2 Charged in Plot to Assassinate Saudi Ambassador to the United States.

Two men, Manssoor Arbabsiar and Gholam Shakuri, were charged in New York’s Southern District with conspiracy: to murder a foreign official, to engage in foreign travel and use of interstate and foreign commerce facilities in the commission of murder for hire, to use a weapon of mass destruction, and to commit an international act of terrorism transcending national boundaries. The plot and its unraveling, announced jointly by U.S. Attorney General Eric Holder and F.B.I. Director Robert S. Mueller, centered on a member of the Iranian special operations Qods Force, Gholam Shakuri, an Iranian citizen, conspiring with Arbabsiar, a 56-year old naturalized U.S. citizen holding both U.S. and Iranian passports, to hire a Mexican drug cartel to assassinate the Saudi Arabian ambassador to the United States.

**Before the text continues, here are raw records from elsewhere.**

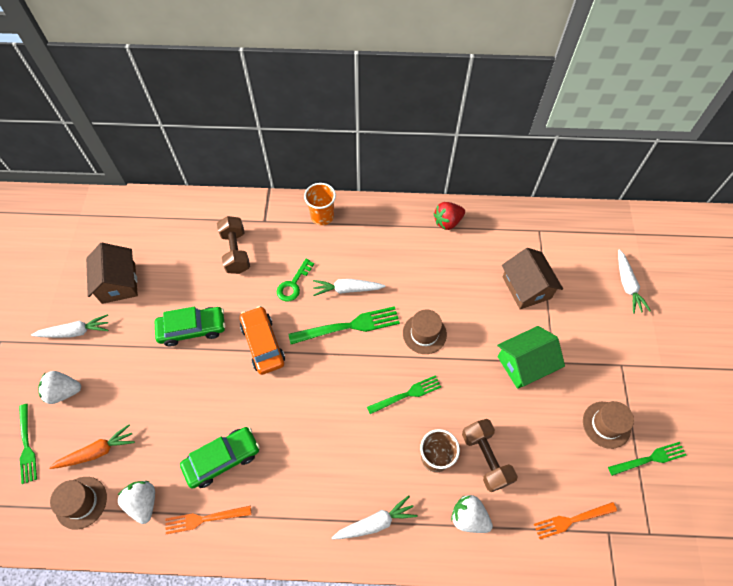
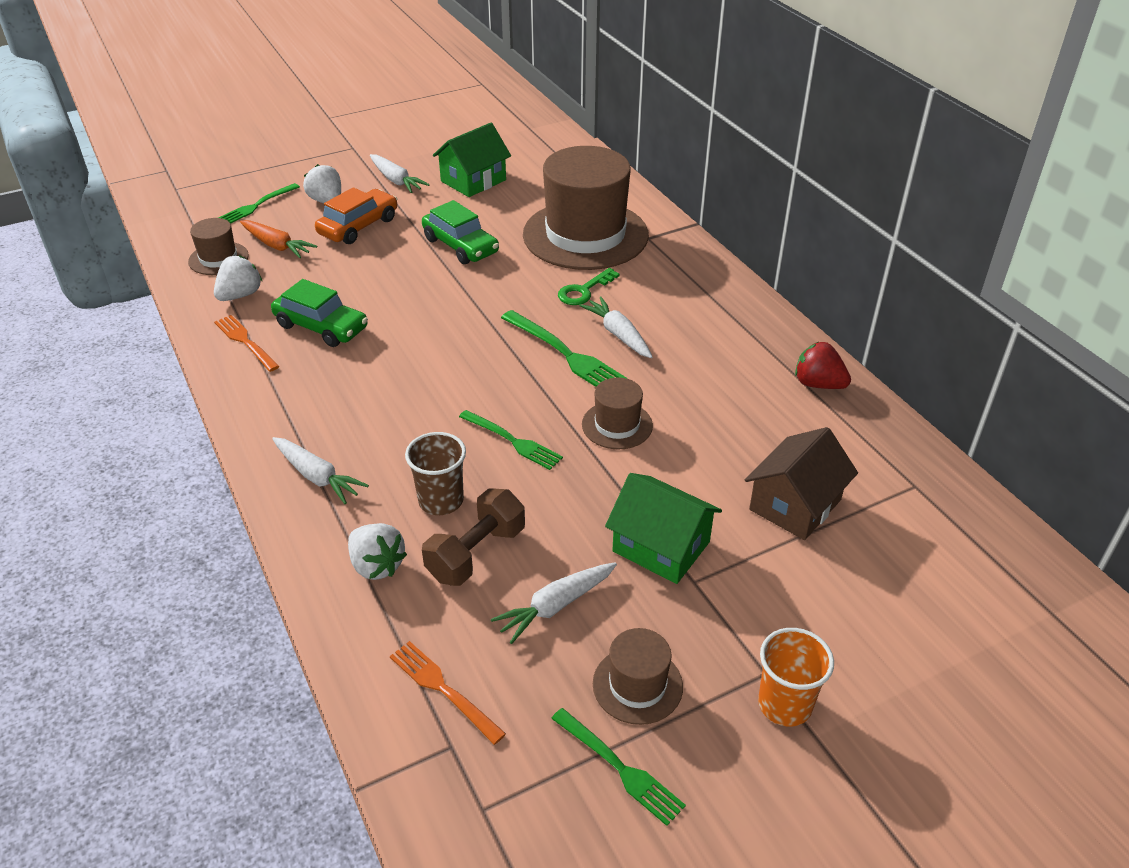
camera: 60 degrees right, 20 degrees down
(118, 283) = (473, 180): brown house -> green house
(236, 252) = (585, 235): brown dumbbell -> brown hat
(263, 344) = (484, 299): orange car -> orange car (358, 226)
(293, 284) = (584, 291): green key -> green key turned 45 degrees counterclockwise
(322, 216) = (702, 276): orange cup -> orange cup (784, 704)
(469, 517) = (377, 565): white strawberry -> white strawberry turned 135 degrees clockwise
(627, 285) = (932, 633): white carrot -> white carrot (556, 606)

Unbeknownst to Arbabsiar or Shakuri, their contact with the Mexican drug cartel was an undercover U.S. D.E.A. agent. The plot to assassinate the Saudi ambassador to the U.S. unfolded from Spring 2011 until October 2011, with Gholam Shakuri and Arbabsiar going so far as to make a down payment to the undercover D.E.A. agent to the tune of $100,000 dollars for the assassination plot. The price for the assassination of the Saudi ambassador was $1.5 million, and the D.E.A. agent had originally requested half of the total sum. Arbabsiar was caught upon a layover flight at New York’s J.F.K. Airport after having been denied entry to Mexico on a rendevous with the undercover agent. In detailing discussions between the undercover agent and Arbabsiar regarding the number of casualties a bomb would cause, Arbabsiar expressed no concern over how many lives would be lost so long as the Saudi ambassador was killed. After being taken into custody at J.F.K., Arbabsiar agreed to work with the U.S. and confessed to the plot and his links to Gholam Shakuri, who remains, it is believed, in Iran. Iran’s Qods Force is one of the many branches of the Iranian Islamic Revolutionary Guard Corps. and specializes in operations abroad.